Lipper Core Bond Classification – peer group for Core Bond Fund
Funds that invest at least 85% in domestic investment-grade debt issues (rated in the top four grades) with any remaining investment in non-benchmark sectors such as high-yield, global and emerging market debt. These funds maintain dollar-weighted average maturities of five to ten years. The Core Bond fund ranked 381 out of 505 funds measured for the one year ranking period and ranked 152 out of 411 funds measured for the five year ranking period as of September 30, 2020.

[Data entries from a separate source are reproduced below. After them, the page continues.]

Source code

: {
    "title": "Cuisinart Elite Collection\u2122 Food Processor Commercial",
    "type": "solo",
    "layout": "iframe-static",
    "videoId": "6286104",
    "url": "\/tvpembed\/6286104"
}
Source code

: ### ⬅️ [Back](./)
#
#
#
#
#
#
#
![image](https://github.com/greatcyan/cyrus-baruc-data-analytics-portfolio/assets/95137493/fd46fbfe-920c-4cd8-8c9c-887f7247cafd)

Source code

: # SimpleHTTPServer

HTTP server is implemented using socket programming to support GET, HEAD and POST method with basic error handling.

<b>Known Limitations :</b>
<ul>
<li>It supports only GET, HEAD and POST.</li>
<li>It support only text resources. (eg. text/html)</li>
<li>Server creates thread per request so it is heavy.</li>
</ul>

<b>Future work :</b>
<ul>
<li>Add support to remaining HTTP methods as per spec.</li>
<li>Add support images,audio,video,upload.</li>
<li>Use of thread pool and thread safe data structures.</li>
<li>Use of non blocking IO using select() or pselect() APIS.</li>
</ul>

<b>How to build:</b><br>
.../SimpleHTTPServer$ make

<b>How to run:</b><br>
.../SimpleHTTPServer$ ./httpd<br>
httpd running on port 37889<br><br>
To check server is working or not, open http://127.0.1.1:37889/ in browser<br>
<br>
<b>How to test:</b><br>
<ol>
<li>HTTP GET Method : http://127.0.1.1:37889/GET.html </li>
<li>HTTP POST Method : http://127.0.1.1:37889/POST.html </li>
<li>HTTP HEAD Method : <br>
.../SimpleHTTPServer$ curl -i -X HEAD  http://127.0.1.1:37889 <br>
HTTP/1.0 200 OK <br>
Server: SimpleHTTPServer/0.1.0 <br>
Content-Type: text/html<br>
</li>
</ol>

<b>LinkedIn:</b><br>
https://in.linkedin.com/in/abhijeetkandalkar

Lipper Multi-Cap Growth Classification – peer group for Large Cap Growth Fund
Funds that, by portfolio practice, invest in a variety of market capitalization ranges without concentrating 75% of their equity assets in any one market capitalization range over an extended period of time. Multi-cap growth funds typically have above-average characteristics compared to the S&P SuperComposite 1500 Index. The Large Cap Growth fund ranked 200 out of 502 funds measured for the one year ranking period ranked and 207 out of 395 funds measured for the five year ranking period as of September 30, 2020.
Lipper Multi-Cap Value Classification – peer group for Large Cap Value Fund
Funds that, by portfolio practice, invest in a variety of market capitalization ranges without concentrating 75% of their equity assets in any one market capitalization range over an extended period of time. Multi-cap value funds typically have below-average characteristics compared to the S&P SuperComposite 1500 Index. The Large Cap Value fund ranked 260 out of 574 funds measured for the one year ranking period and ranked 108 out of 449 funds measured for the five year ranking period as of September 30, 2020.
Lipper Small-Cap Core Classification – peer group for Small Cap Fund
Funds that, by portfolio practice, invest at least 75% of their equity assets in companies with market capitalizations (on a three-year weighted basis) below Lipper’s USDE small-cap ceiling. Small cap core funds have more latitude in the companies in which they invest. These funds typically have average characteristics compared to the S&P SmallCap 600 Index. The Small Cap Equity fund ranked 196 out of 882 funds measured for the one year ranking period and ranked 359 out of 704 funds measured for the five year ranking period as of September 30, 2020.
Lipper International Multi-Cap Core Classification – peer group for International Equity Fund
Funds that, by portfolio practice, invest in a variety of market capitalization ranges without concentrating 75% of their equity assets in any one market capitalization range over an extended period of time. International multi-cap funds typically have characteristics compared to the MSCI EAFE Index. The International Equity fund ranked 67 out of 361 funds measured for the one year ranking period and ranked 3 out of 267 funds measured for the five year ranking period as of September 30, 2020.
Lipper Real Estate Classification – peer group for Real Estate Fund
Funds invest primarily in equity securities of domestic and foreign companies engaged in the real estate industry.